Ahirette bizi ne kurtarır?
Peygamberimiz (s.a.v.) gördüğü bir rüyayı sahabesine anlatırken bizi ahirette nelerin kurtaracağına da işaret buyuruyor: Anne babaya iyilik, zikir, oruç, namaz, abdest, hac ve umre, sadaka, Allah korkusu, güzel ahlak...
Peygamberimiz (s.a.v.) gördüğü bir rüyayı sahabesine anlatırken bizi ahirette nelerin kurtaracağına da işaret buyuruyor: Anne babaya iyilik, zikir, oruç, namaz, abdest, hac ve umre, sadaka, Allah korkusu, güzel ahlak, salavat…
Hz. Peygamber Efendimiz (s.a.v.), bütün yeryüzüne gönderilmişti. Onun daveti bir ırka, millete, kavme veya yöreye değil, bütün insanlığadır. Onun için Kuran-ı Kerim'de "Ey Araplar!" tarzında bir çağrı cümlesi bulamazsınız. Kuran'daki bütün hitaplar, "Ey insanlar, ey iman edenler" şeklinde geneli kuşatır.
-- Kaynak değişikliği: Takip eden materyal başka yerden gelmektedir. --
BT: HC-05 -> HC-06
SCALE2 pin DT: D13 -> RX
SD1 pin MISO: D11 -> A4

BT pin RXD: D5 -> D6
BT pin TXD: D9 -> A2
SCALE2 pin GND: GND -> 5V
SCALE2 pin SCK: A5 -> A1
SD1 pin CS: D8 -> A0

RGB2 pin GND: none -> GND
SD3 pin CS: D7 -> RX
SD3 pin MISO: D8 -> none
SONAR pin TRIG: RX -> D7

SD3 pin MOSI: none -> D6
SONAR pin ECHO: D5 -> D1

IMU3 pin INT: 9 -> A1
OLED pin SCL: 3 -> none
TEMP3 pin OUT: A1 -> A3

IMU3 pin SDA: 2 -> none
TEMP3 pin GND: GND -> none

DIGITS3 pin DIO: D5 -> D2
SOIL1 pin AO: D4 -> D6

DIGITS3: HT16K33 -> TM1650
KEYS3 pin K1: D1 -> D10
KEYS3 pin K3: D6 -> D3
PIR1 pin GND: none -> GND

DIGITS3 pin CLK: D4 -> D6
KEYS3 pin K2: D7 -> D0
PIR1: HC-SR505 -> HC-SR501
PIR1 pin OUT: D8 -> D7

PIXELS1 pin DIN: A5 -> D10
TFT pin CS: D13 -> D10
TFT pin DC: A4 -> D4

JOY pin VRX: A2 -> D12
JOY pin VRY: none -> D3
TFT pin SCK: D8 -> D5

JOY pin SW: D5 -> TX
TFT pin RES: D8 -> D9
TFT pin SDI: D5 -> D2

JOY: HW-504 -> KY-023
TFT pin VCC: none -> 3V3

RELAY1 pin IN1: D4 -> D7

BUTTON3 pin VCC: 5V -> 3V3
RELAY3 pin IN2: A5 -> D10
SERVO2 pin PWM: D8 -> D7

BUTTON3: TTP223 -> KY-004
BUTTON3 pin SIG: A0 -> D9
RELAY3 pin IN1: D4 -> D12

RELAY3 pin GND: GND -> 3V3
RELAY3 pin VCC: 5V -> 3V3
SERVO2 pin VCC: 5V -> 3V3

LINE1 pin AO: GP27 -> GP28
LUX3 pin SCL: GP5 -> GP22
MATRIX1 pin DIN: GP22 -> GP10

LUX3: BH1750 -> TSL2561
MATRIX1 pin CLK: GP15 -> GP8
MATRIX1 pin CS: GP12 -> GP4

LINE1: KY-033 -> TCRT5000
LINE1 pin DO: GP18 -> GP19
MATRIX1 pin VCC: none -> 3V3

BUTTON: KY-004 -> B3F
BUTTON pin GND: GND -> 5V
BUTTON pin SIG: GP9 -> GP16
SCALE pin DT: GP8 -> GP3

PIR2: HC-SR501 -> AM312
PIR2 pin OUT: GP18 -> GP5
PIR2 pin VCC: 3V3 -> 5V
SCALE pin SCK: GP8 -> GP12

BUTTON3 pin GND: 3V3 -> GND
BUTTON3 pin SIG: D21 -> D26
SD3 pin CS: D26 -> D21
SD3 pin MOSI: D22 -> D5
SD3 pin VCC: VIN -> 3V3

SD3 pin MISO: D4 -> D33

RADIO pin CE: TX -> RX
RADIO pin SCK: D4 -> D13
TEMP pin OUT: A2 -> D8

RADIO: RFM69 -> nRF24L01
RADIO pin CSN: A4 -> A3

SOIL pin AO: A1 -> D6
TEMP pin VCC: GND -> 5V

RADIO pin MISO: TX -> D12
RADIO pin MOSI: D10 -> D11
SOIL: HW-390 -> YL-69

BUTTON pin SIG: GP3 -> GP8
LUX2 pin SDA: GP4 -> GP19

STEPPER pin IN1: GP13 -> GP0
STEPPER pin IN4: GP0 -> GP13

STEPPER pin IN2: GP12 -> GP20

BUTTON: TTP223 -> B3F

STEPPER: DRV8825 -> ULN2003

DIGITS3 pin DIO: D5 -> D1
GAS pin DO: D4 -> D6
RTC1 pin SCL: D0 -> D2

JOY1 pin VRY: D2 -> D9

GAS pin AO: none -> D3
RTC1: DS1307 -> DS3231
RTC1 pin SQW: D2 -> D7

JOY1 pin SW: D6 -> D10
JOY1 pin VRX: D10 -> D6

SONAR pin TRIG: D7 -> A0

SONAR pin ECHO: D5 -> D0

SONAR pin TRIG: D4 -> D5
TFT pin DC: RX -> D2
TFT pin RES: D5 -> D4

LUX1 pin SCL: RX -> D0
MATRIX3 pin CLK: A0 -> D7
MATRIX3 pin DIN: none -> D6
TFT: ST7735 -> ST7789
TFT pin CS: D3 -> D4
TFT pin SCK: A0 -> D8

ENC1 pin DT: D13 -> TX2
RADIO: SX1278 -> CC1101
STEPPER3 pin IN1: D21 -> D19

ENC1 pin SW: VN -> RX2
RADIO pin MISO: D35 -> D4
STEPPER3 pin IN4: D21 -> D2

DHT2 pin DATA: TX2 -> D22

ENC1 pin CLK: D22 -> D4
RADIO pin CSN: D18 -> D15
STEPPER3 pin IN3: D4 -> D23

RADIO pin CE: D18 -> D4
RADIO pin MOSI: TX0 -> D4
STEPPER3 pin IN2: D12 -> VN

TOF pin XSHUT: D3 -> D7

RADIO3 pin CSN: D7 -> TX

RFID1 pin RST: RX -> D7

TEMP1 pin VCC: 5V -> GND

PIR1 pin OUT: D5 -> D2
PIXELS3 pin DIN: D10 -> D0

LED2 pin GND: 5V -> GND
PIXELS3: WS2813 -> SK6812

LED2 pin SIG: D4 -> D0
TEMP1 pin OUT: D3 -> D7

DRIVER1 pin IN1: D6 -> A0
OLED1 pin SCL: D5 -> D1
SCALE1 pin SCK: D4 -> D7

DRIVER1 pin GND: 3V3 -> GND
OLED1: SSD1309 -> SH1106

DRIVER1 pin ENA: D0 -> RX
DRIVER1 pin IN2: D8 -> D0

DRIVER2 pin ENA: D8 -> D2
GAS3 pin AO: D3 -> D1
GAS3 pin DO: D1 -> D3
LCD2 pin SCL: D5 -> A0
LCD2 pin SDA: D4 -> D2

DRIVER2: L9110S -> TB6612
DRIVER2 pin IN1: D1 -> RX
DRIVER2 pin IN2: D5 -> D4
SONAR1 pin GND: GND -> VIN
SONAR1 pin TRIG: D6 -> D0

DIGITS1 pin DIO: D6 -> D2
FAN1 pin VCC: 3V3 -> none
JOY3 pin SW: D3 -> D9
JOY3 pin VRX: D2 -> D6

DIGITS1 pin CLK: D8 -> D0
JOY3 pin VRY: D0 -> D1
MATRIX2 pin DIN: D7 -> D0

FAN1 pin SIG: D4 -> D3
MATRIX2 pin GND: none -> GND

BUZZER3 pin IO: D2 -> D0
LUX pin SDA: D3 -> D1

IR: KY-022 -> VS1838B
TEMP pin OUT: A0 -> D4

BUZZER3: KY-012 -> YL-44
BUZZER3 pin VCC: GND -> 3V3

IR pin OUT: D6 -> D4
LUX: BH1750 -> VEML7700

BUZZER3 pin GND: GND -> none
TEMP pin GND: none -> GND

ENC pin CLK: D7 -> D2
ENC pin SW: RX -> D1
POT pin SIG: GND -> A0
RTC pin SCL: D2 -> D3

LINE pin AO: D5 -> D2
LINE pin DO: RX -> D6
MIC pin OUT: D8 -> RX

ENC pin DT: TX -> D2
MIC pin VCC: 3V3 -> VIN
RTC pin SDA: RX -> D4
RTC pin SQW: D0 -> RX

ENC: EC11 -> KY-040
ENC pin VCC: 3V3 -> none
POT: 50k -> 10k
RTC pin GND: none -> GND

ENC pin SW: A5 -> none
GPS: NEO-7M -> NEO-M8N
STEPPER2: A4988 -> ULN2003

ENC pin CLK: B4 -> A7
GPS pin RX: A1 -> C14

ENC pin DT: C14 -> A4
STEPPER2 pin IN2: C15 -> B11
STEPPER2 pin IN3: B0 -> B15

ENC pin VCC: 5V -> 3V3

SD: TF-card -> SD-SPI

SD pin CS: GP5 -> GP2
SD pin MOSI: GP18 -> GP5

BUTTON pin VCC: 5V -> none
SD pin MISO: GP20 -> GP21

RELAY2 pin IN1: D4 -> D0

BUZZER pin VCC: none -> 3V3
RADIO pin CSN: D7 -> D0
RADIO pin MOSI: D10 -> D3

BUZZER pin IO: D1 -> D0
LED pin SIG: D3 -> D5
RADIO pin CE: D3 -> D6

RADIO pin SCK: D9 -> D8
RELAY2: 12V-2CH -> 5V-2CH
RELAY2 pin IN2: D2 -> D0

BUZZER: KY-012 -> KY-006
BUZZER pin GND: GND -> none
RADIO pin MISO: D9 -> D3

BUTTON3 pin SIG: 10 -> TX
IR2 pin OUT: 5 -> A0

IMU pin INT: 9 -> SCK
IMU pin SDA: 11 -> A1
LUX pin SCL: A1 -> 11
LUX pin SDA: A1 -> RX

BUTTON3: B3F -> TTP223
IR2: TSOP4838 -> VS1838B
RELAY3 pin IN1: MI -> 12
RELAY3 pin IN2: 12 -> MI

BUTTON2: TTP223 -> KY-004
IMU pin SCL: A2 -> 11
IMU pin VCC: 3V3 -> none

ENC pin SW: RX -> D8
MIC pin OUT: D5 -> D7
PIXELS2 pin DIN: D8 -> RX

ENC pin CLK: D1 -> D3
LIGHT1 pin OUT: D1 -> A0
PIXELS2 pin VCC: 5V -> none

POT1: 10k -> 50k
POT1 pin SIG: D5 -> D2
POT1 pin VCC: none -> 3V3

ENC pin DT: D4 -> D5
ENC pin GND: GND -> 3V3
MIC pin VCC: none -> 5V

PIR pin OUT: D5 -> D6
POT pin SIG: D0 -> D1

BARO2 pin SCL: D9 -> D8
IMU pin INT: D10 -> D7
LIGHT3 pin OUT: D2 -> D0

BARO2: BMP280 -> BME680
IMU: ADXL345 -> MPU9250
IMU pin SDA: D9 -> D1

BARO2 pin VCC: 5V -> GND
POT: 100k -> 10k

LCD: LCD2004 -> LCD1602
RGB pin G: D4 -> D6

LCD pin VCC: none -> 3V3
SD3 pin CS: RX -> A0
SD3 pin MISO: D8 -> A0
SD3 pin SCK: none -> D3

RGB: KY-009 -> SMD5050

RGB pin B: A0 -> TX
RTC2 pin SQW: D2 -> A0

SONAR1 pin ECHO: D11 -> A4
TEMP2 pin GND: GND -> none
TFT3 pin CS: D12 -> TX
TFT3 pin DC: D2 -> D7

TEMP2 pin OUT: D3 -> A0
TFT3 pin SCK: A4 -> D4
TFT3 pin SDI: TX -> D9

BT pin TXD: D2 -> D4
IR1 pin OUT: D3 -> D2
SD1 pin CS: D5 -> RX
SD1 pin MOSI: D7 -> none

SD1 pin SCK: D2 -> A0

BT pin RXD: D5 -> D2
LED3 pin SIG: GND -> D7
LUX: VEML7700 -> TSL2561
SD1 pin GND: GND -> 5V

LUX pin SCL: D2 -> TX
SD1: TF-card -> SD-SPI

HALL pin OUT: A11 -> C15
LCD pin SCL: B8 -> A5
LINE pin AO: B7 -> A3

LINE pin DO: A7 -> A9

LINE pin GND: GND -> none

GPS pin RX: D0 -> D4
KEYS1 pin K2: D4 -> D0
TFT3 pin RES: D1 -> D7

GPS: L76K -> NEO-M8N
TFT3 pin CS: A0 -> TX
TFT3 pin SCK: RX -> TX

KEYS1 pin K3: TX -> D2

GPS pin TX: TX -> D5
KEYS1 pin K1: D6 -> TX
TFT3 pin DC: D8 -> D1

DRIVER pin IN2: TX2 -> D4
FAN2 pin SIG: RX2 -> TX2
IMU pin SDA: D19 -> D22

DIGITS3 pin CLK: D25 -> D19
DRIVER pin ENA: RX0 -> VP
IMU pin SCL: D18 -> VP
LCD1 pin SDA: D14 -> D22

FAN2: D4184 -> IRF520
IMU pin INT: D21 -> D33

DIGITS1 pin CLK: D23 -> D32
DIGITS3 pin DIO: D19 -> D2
Kuran-ı Kerim, Hz. Peygamber'in (s.a.v.) misyonunu, "Seni bütün insanlığa müjdeci ve uyarıcı olarak gönderdik" (Bakara 19, Sebe 28, Fatır 24, İsra 105, Furkan 56, Ahzab 45, Fetih 8) cümlesiyle duyurmuştu. Hz. Peygamber (s.a.v.) insanlığın tümüne geldi. Hitabı da, daveti de umumidir. Hâlbuki kendisinden önce gelen peygamberler belli bir ırka, bölgeye veya kavme indirilmişti.
İşte bu Peygamber (s.a.v.) bütün çabasını insanlığın hidayetine yönlendirdi. Önce imanı öğretti. Allah'a imana ve itaate çağırdı. Sonra Yüce Rabb'e ibadet etmeye, kötülüklerden vazgeçmeye, ahlaki zafiyetleri ıslah etmeye, erdemli tavırlarda bulunmaya davet etti. Bazen konuşarak, bazen konuşturarak, bazen bakarak, sadece lisanı haliyle (duruşuyla), bazen de ikna etmenin en güzel yöntemlerini kullanarak bunu sağlamaya çalıştı.